The middle of it all is our little toddler who is a curious as curious can be. Whether he is staring at a candle, playing with an ornament, or climbing all over everything. He wants to experience it all, especially whatever his mommy and daddy are doing.
One of the many things he wants to do is blow his nose, the same as we do. And so when we would blow our noses, sometimes he would blow his nose. On one fateful evening when we blew our noses, he blew his nose. When he finished, he decided to incinerate the evidence of his nose blowing.
My wife first arrived on the scene to see the makeshift campfire engulfing the tissue and yelled in alarm.
Having enough evidence from their reactions that something was an emergency. I teleported my self into the living room and found the small bonfire.
I then huffed. Puffed. And blew the fire out as my wife hollered, “NO!”
One big puff and the whole blaze was out. In my mind I was as much a Superman freeze breath as it was a good gust of wind.
But you might ask yourself, why would anyone say no to blowing the fire out.
Well, in blowing the fire out, little particles of tissue then floated around the room. Nothing else caught on fire and there wasn't any real damage anywhere. But her response to not want little flaming bits of tissue all over the living room is a right reaction. I even had the same thought as I huffed and puffed.

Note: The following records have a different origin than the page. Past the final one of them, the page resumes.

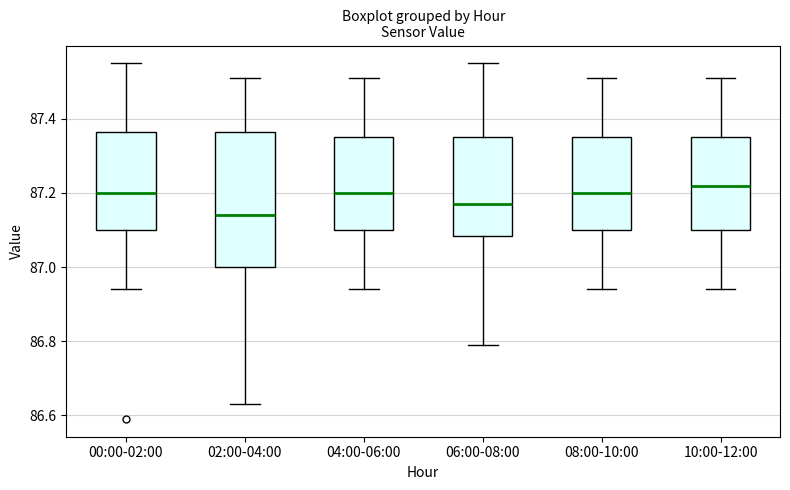

Reading left to right, read every box against the y-axis: the position of its median line, the range the box covers, and the ends of its whiskers. The values are not printed on the chart, so give them approximately, as read against the axis.

00:00-02:00: median 87.20, box 87.10 to 87.36, whiskers 86.94 to 87.56
02:00-04:00: median 87.14, box 87.00 to 87.36, whiskers 86.64 to 87.52
04:00-06:00: median 87.20, box 87.10 to 87.36, whiskers 86.94 to 87.52
06:00-08:00: median 87.18, box 87.08 to 87.36, whiskers 86.80 to 87.56
08:00-10:00: median 87.20, box 87.10 to 87.36, whiskers 86.94 to 87.52
10:00-12:00: median 87.22, box 87.10 to 87.36, whiskers 86.94 to 87.52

I decided blowing the flame out was the most important goal. Despite some potential ramifications. After one giant huff and puff, the next step was going to be a fire extinguisher and it would cause damage we didn’t want.
Now, I do have a penchant for dramatics. The fire may never have reached a status of engulfing our house had we done nothing. I did see how it could do more and I was not about to take a gamble on what was going to happen next with that little tissue.

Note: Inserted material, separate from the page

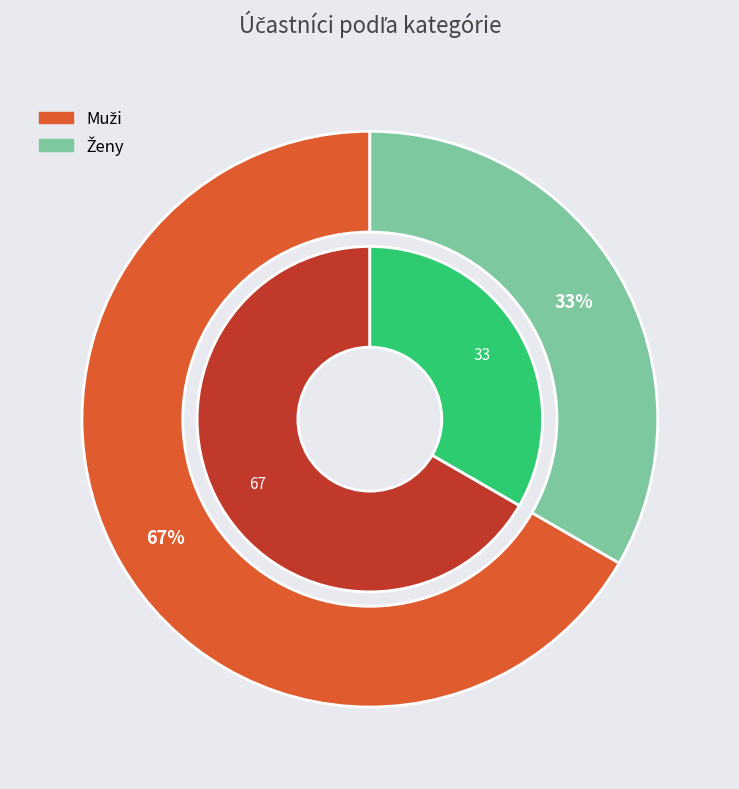

Is the sum of Ženy and Muži greater than half?

Yes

But in the moment of crisis I would say we were all doing the right thing. Except my son, who decided to burn the tissue. He definitely did the wrong thing.

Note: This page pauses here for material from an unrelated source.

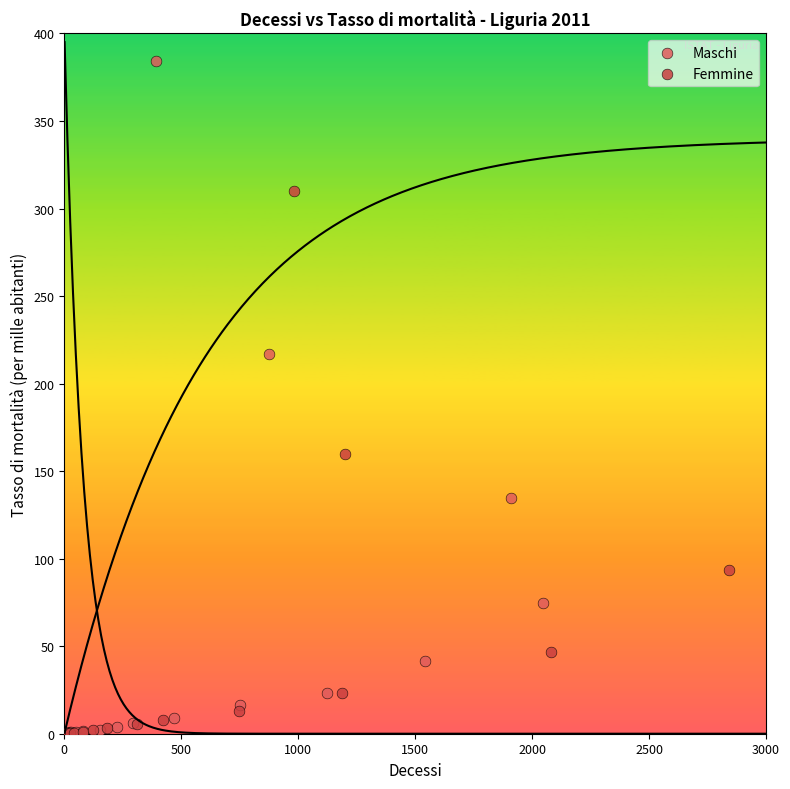

Which series has the largest Y range (max minus min)?

Maschi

We had a focused but gentle conversation with him about staying away from candles. He could taste the anxiety still floating in the room from our pyrotechnics display. And he cried despite our attempt to not blow a gasket. We were all happy to be alive.
What do you do in the moment of crisis? What have you done before in moments of crisis? How do you operate at the moment of ignition in a fire? Do you have a huff and puff mentality when things go wrong at work? Do you know where your preverbal fire extinguisher is at work in case things escalate?